═══ Provided material

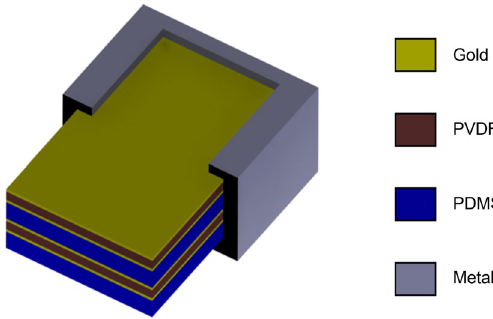
Figure 3. Fabrication process.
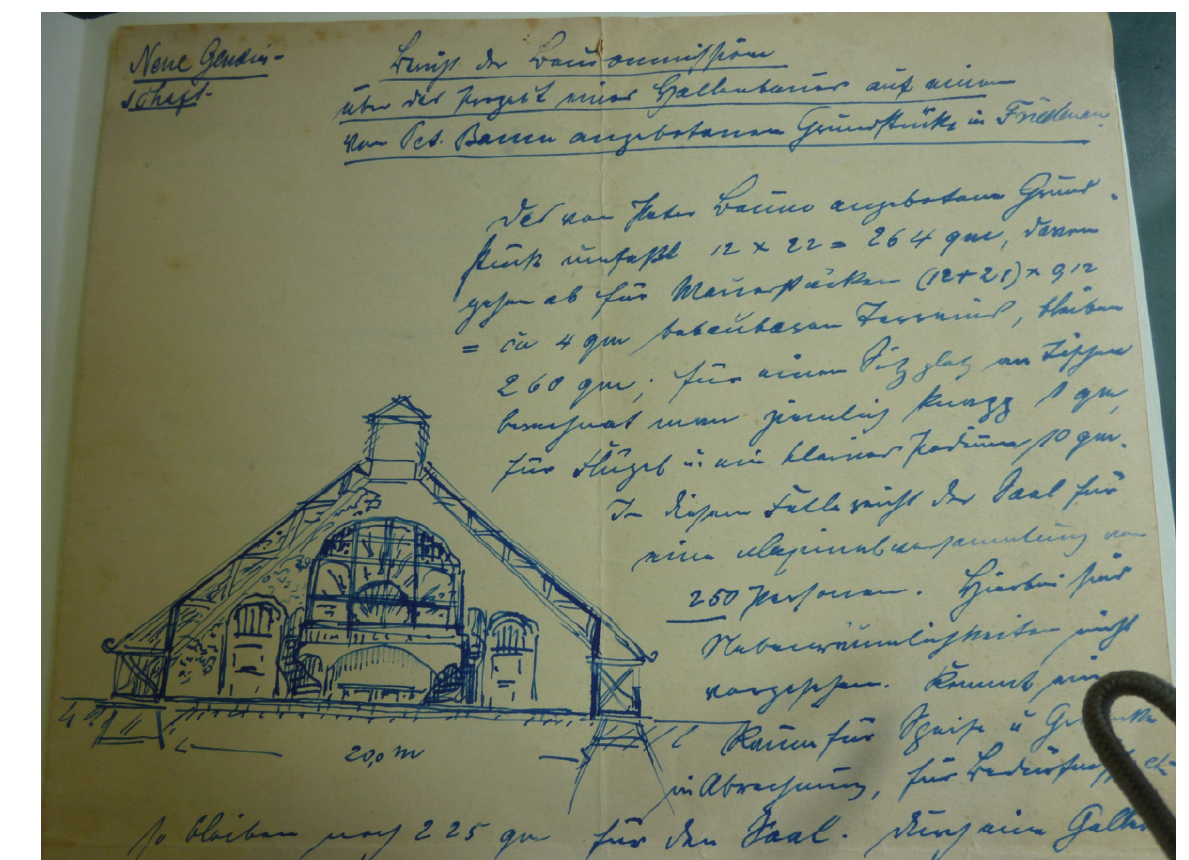
Figure 3. Bericht der Baucomission. Courtesy of the Stadt- und Landesbibliothek Dortmund (StLB Dortmund, JHN Nr. 2864).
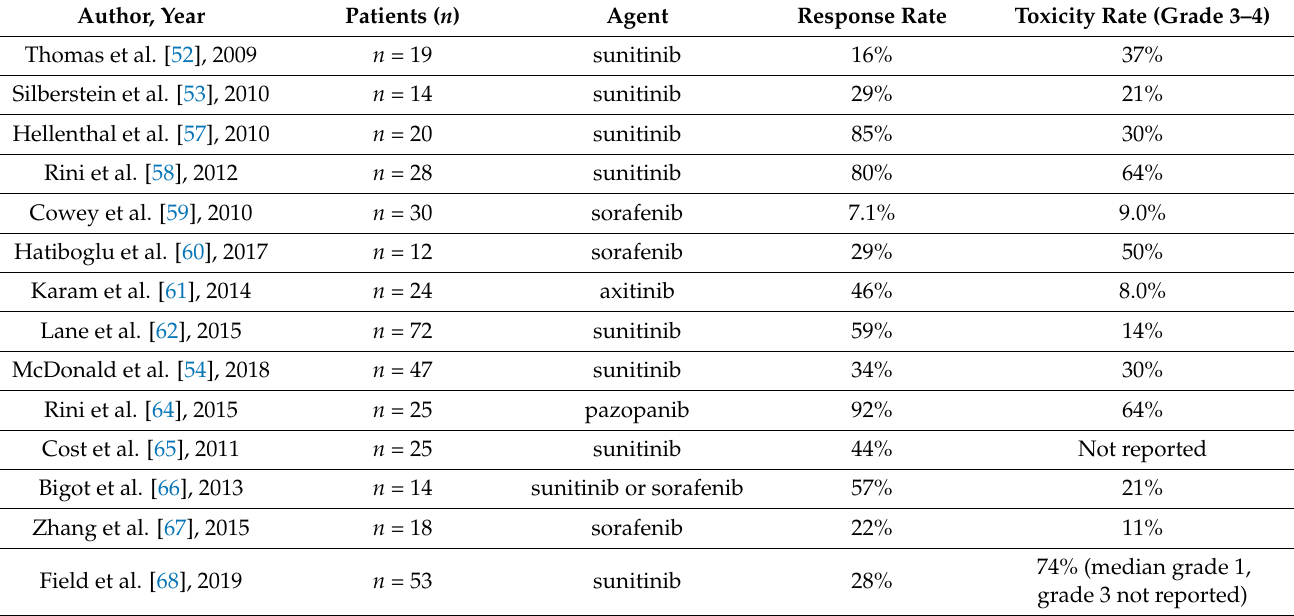
Table 1. Published trials in neoadjuvant therapy in locally advanced renal cell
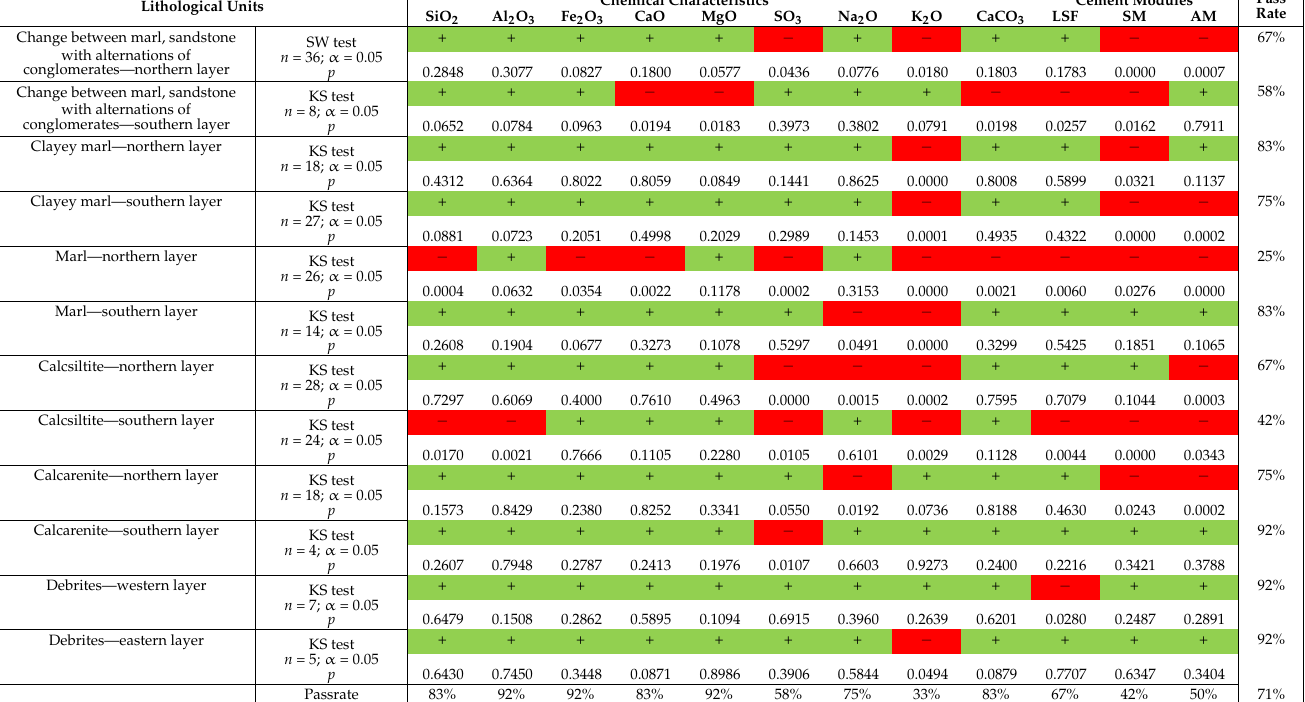
Table 3. Passable levels for the normality tests for oxides and cement modules vs. lithological units. LithologicalUnits ChemicalCharacteristics CementModules Pass RateSiO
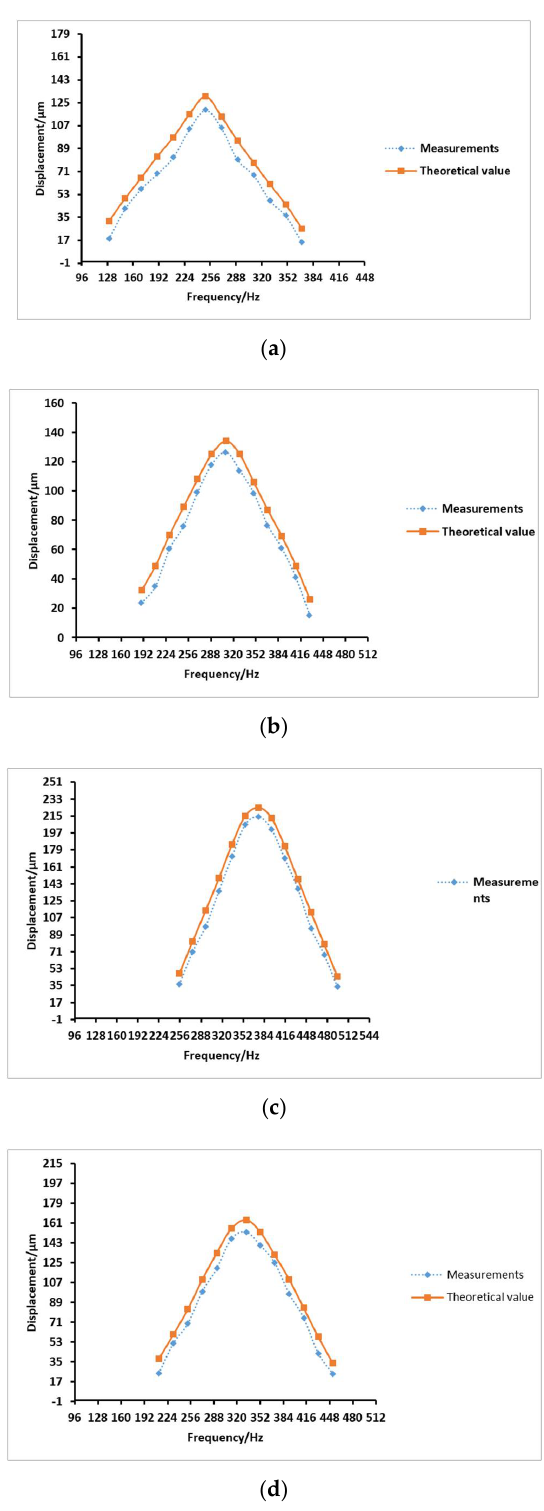
Figure 8. Curve of driving frequency versus displacement of the flexible membrane of the four sets of prototypes. ( a ) The driving frequency and displacement curve of flexible membrane of prototype 1; ( b ) the driving frequency and displacement curve of flexible membrane of prototype 2; ( c ) the driving frequency and displacement curve of flexible membrane of prototype 3; ( d ) the driving frequency and displacement curve of flexible membrane of prototype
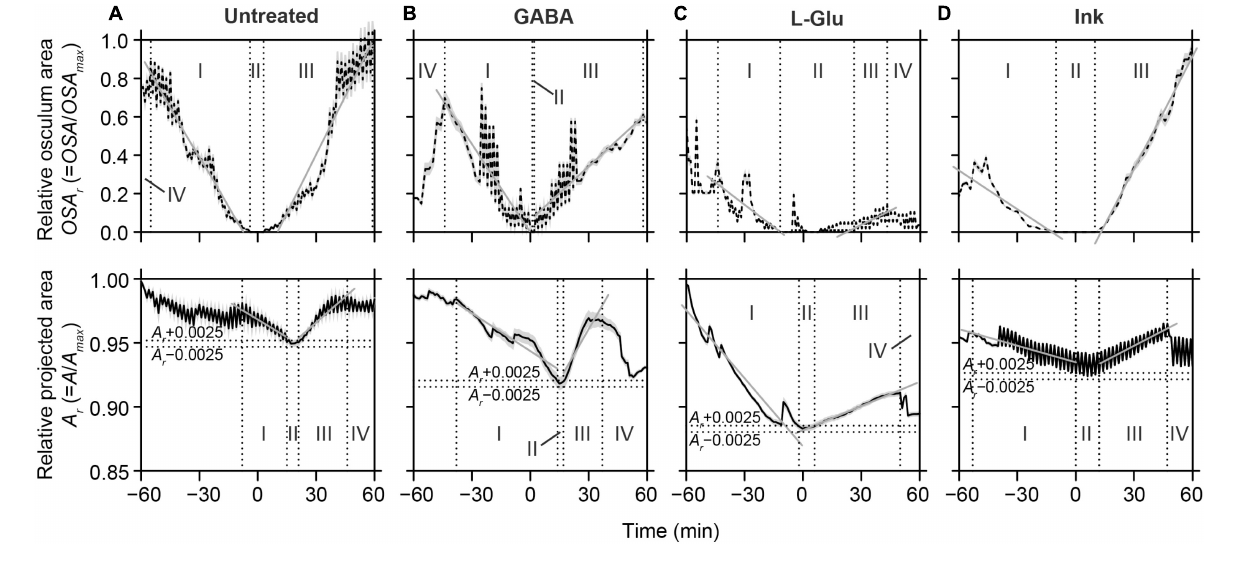
FIGURE 3 | Halichondria panicea . Spontaneous and induced contraction-expansion dynamics of single-osculum explants, expressed by changes in the relative osculum cross-sectional area and relative projected area (averaged over time ± 95% confidence intervals). Oscular contraction (I), closure (II) and expansion (III; upper panel) was accompanied by changes in projected area (lower panel), including contraction (I) to a minimum A min ± 0.0025, i.e. the contracted phase (II, horizontal broken lines), expansion (III) and a subsequent expanded phase (IV, vertical broken lines). Slopes of linear regressions (gray lines) indicate mean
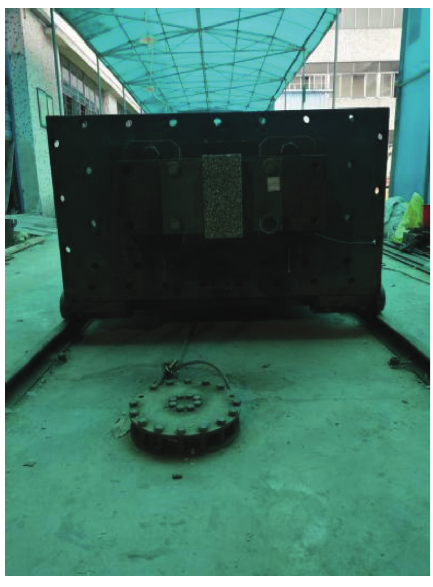
Figure 9: Horizontal traction impact test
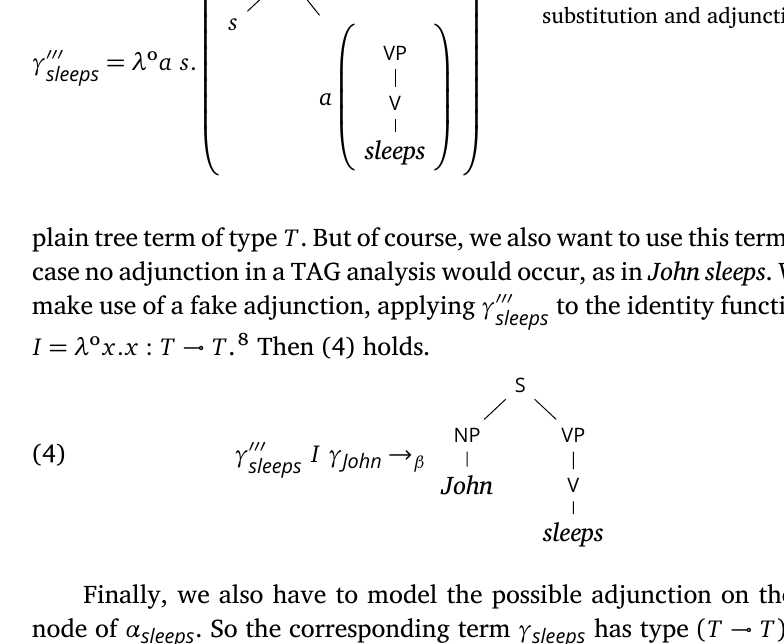
Elementary tree representation available to substitution and adjunction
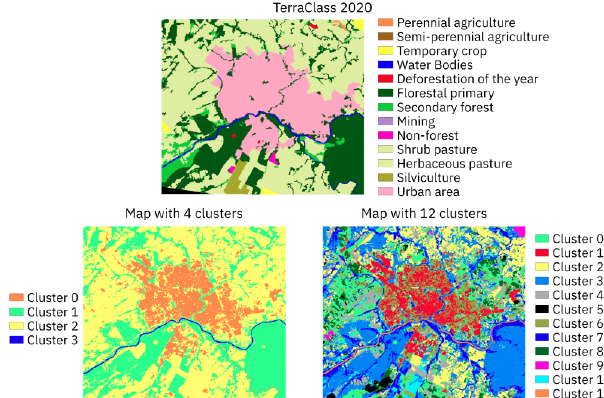
Figure 4. Results obtained with the settings with 4 and 12 groups.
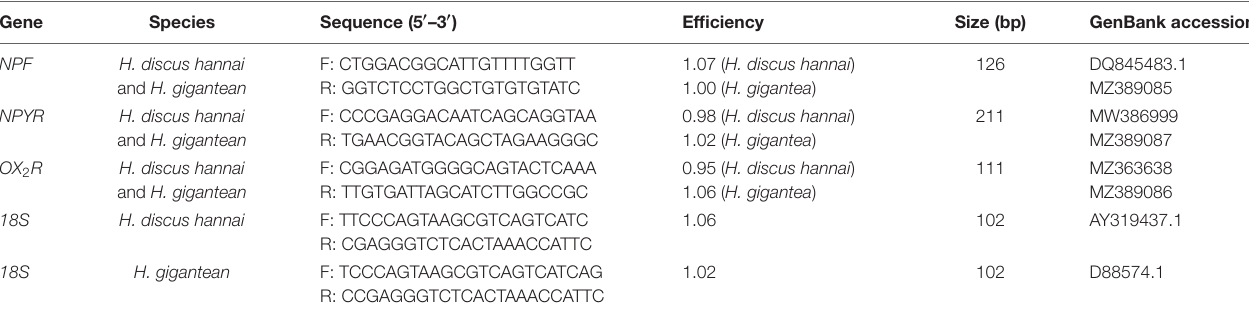
TABLE 1 | Real-time quantitative PCR primers used for feeding-related genes in Haliotis discus hannai and Haliotis gigantea .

══════

**Problem details**
With the pictures removed, set down every line of the listing above exactly.

**Task output**
Figure 3. Fabrication process.
Figure 3. Bericht der Baucomission. Courtesy of the Stadt- und Landesbibliothek Dortmund (StLB Dortmund, JHN Nr. 2864).
Table 1. Published trials in neoadjuvant therapy in locally advanced renal cell
Table 3. Passable levels for the normality tests for oxides and cement modules vs. lithological units. LithologicalUnits ChemicalCharacteristics CementModules Pass RateSiO
Figure 8. Curve of driving frequency versus displacement of the flexible membrane of the four sets of prototypes. ( a ) The driving frequency and displacement curve of flexible membrane of prototype 1; ( b ) the driving frequency and displacement curve of flexible membrane of prototype 2; ( c ) the driving frequency and displacement curve of flexible membrane of prototype 3; ( d ) the driving frequency and displacement curve of flexible membrane of prototype
FIGURE 3 | Halichondria panicea . Spontaneous and induced contraction-expansion dynamics of single-osculum explants, expressed by changes in the relative osculum cross-sectional area and relative projected area (averaged over time ± 95% confidence intervals). Oscular contraction (I), closure (II) and expansion (III; upper panel) was accompanied by changes in projected area (lower panel), including contraction (I) to a minimum A min ± 0.0025, i.e. the contracted phase (II, horizontal broken lines), expansion (III) and a subsequent expanded phase (IV, vertical broken lines). Slopes of linear regressions (gray lines) indicate mean
Figure 9: Horizontal traction impact test
Elementary tree representation available to substitution and adjunction
Figure 4. Results obtained with the settings with 4 and 12 groups.
TABLE 1 | Real-time quantitative PCR primers used for feeding-related genes in Haliotis discus hannai and Haliotis gigantea .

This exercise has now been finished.